The tortured attempts to revive Mexicana de Aviacion could cease at the end of June if the remaining bidders prove as feckless as the last two prospective buyers.

June 30 marks the end of Mexicana’s current bankruptcy protection, which was filed in August 2010 and has already been extended by 90 days. General sentiment among people close to the airline suggests that the person assigned to govern the bankruptcy, known in Mexico as the conciliator, will not request a second, and final, extension should the latest prospects fail to prove their ability to finance a $250 million buy out.

The most recent bid, by TG Group, collapsed last week after the consortium failed to prove it has sufficient funds, although speculation that TG started a rumor about American Airlines’ interest in supporting its buyout certainly did not help its cause (Aviation Daily, April 19).
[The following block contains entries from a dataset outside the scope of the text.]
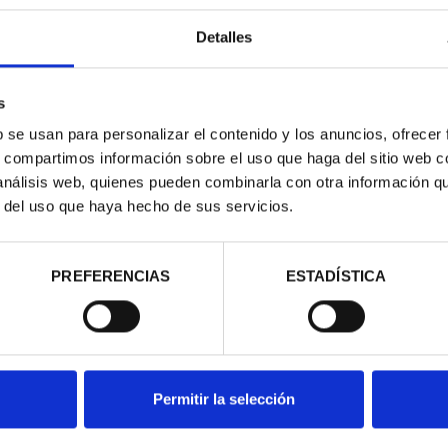
Detalles
s
b se usan para personalizar el contenido y los anuncios, ofrecer
NACIONAL I -
CAPITALES DE PROVINCIA
s, compartimos información sobre el uso que haga del sitio web 
CORIAL
COLECCION COMPLET...
 análisis web, quienes pueden combinarla con otra información q
00 €
3.796,00 €
r del uso que haya hecho de sus servicios.
PREFERENCIAS
ESTADÍSTICA
Permitir la selección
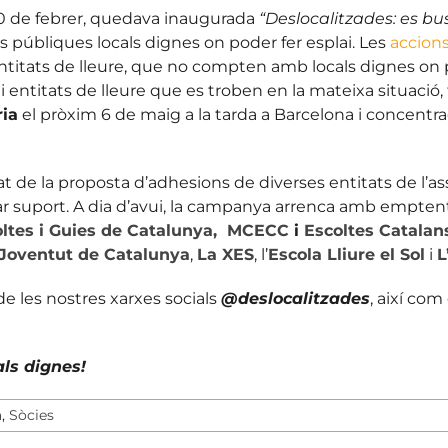
0 de febrer, quedava inaugurada
“Deslocalitzades: es bu
s públiques locals dignes on poder fer esplai. Les
accion
i entitats de lleure, que no compten amb locals dignes on 
i entitats de lleure que es troben en la mateixa situació, 
ria
el pròxim 6 de maig a la tarda a Barcelona i concentrac
 de la proposta d’adhesions de diverses entitats de l’as
r suport. A dia d’avui, la campanya arrenca amb emptent
ltes i Guies de Catalunya,
MCECC
i
Escoltes Catala
 Joventut de Catalunya
,
La XES
, l’
Escola Lliure el Sol
i
L
e les nostres xarxes socials
@deslocalitzades
, així com
ls dignes!
a
,
Sòcies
Before TG's arrival, a separate bid by PC Capital also failed because that investment group was unable to provide sufficient evidence that it had funding. Part of the buyout must go toward a severance package for staff that is key to Mexicana’s restructuring plan.
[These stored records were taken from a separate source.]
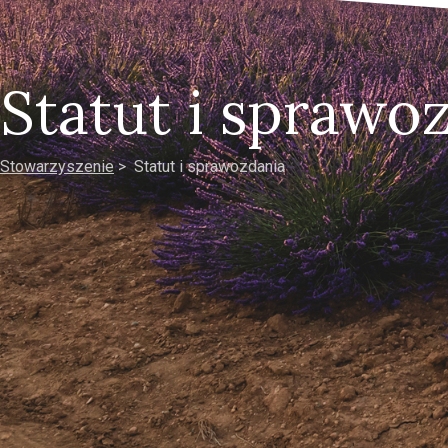
Statut i sprawo
Stowarzyszenie
> Statut i sprawozdania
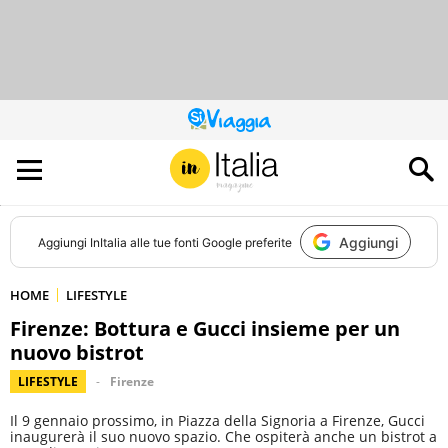
QUESTO
SITO
CONTRIBUISCE
ALL’AUDIENCE
DI
Aggiungi
Aggiungi
InItalia
alle tue fonti Google preferite
HOME
LIFESTYLE
Firenze: Bottura e Gucci insieme per un
nuovo bistrot
LIFESTYLE
Firenze
Il 9 gennaio prossimo, in Piazza della Signoria a Firenze, Gucci
inaugurerà il suo nuovo spazio. Che ospiterà anche un bistrot a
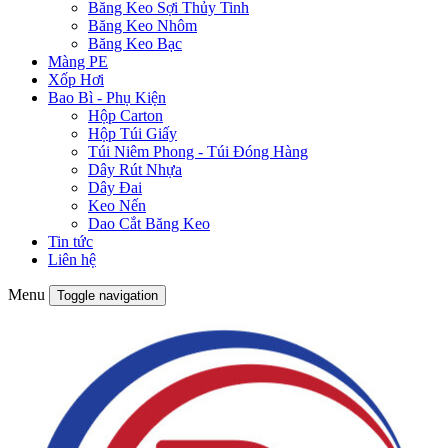
Băng Keo Sợi Thủy Tinh
Băng Keo Nhôm
Băng Keo Bạc
Màng PE
Xốp Hơi
Bao Bì - Phụ Kiện
Hộp Carton
Hộp Túi Giấy
Túi Niêm Phong - Túi Đóng Hàng
Dây Rút Nhựa
Dây Đai
Keo Nến
Dao Cắt Băng Keo
Tin tức
Liên hệ
Menu
Toggle navigation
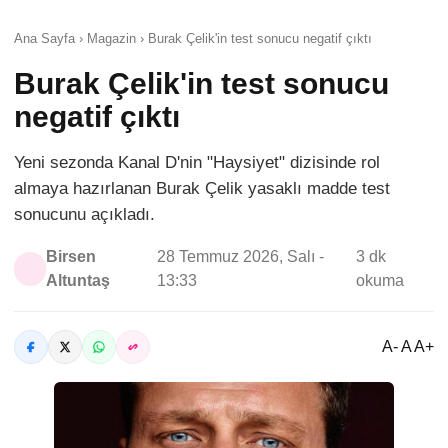
Ana Sayfa › Magazin › Burak Çelik'in test sonucu negatif çıktı
Burak Çelik'in test sonucu
negatif çıktı
Yeni sezonda Kanal D'nin "Haysiyet" dizisinde rol
almaya hazırlanan Burak Çelik yasaklı madde test
sonucunu açıkladı.
Birsen
28 Temmuz 2026, Salı -
3 dk
Altuntaş
13:33
okuma
A- A A+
Now that TG is gone, the opportunity to buy Mexicana lies with two other bidders, Ivan Barona and Avanza Capital, and both have already proved access to $350 million and €250 million (US$358 million), respectively, according to a source with intimate knowledge of the situation.

The two prospects are either finished with or close to finishing due diligence, depending on the source of information, and the conciliator may consider each bid as soon as next week. If one is approved, it will be passed to Mexico’s Ministry of Transportation and Communications, the Secretaria de Comunicaciones y Transportes, for its own due diligence and approval.
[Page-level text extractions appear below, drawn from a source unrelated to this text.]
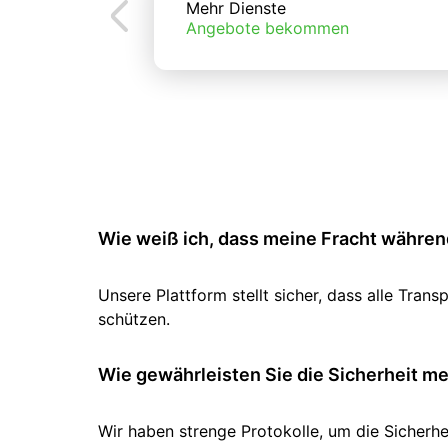
Mehr Dienste
Angebote bekommen
Wie weiß ich, dass meine Fracht während
Unsere Plattform stellt sicher, dass alle Tr
schützen.
Wie gewährleisten Sie die Sicherheit m
Wir haben strenge Protokolle, um die Sicherhe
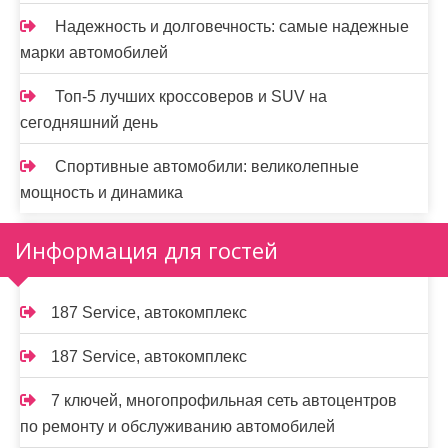
Надежность и долговечность: самые надежные
марки автомобилей
Топ-5 лучших кроссоверов и SUV на
сегодняшний день
Спортивные автомобили: великолепные
мощность и динамика
Информация для гостей
187 Service, автокомплекс
187 Service, автокомплекс
7 ключей, многопрофильная сеть автоцентров
по ремонту и обслуживанию автомобилей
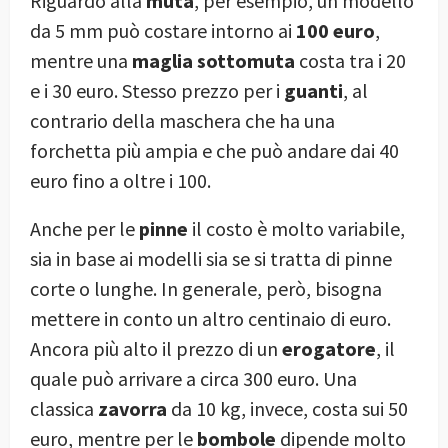
Riguardo alla
muta
, per esempio, un modello
da 5 mm può costare intorno ai
100 euro
,
mentre una
maglia sottomuta
costa tra i 20
e i 30 euro. Stesso prezzo per i
guanti
, al
contrario della maschera che ha una
forchetta più ampia e che può andare dai 40
euro fino a oltre i 100.
Anche per le
pinne
il costo è molto variabile,
sia in base ai modelli sia se si tratta di pinne
corte o lunghe. In generale, però, bisogna
mettere in conto un altro centinaio di euro.
Ancora più alto il prezzo di un
erogatore
, il
quale può arrivare a circa 300 euro. Una
classica
zavorra
da 10 kg, invece, costa sui 50
euro, mentre per le
bombole
dipende molto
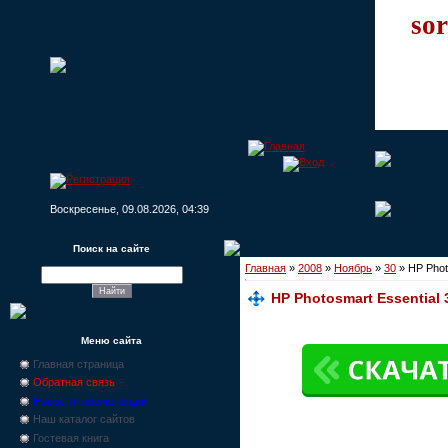
sor
Воскресенье, 09.08.2026, 04:39
Поиск на сайте
Главная
»
2008
»
Ноябрь
»
30
» HP Photo
HP Photosmart Essential 3
Меню сайта
Главная страница
Обратная связь
Новости, промо-акции
Наш каталог сайтов
Гостевая книга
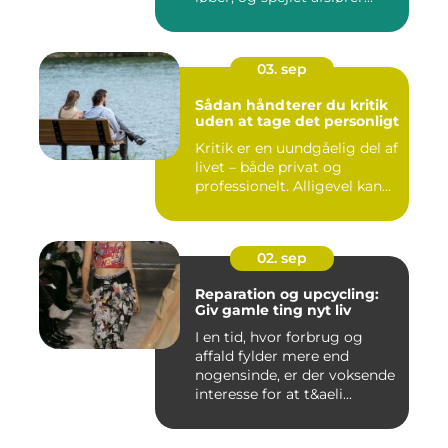
03. sep
Sådan håndterer du kritik
uden at tage det personligt
Kritik er en uundgåelig del af
livet – både privat og
professionelt. Alligevel kan...
02. sep
Reparation og upcycling:
Giv gamle ting nyt liv
I en tid, hvor forbrug og
affald fylder mere end
nogensinde, er der voksende
interesse for at t&aeli...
Four more bidders are also preparing offers, although Barona and Avanza are, for now, the most likely candidates for Mexicana.

A source confirms that if a bid is successful, the airline could access up to 15 Airbus narrowbodies immediately to resume service to key U.S. and domestic markets.

But Mexicana has been here before, and failure has plagued each attempt to revive its operation. Now the company is less than two months from complete closure and a second plan has been devised to salvage what is left of Mexico’s once-dominant carrier.

This plan essentially accepts the end of Mexicana as an airline, but recognizes that its maintenance division can support itself financially as a standalone entity. But Mexicana MRO must be spun off before June 30 to avoid exposure to debt obligations at the parent company.

Questions have also been raised about the government’s role in supporting Mexicana, and while this was true just a few weeks ago, it seems as though the government will consider the end of Mexicana despite more than $100 million in back taxes and upwards of $700 million in unpaid fuel bills. Liquidation will also expose Mexicana’s current owner, Tenedora K, to salary obligations.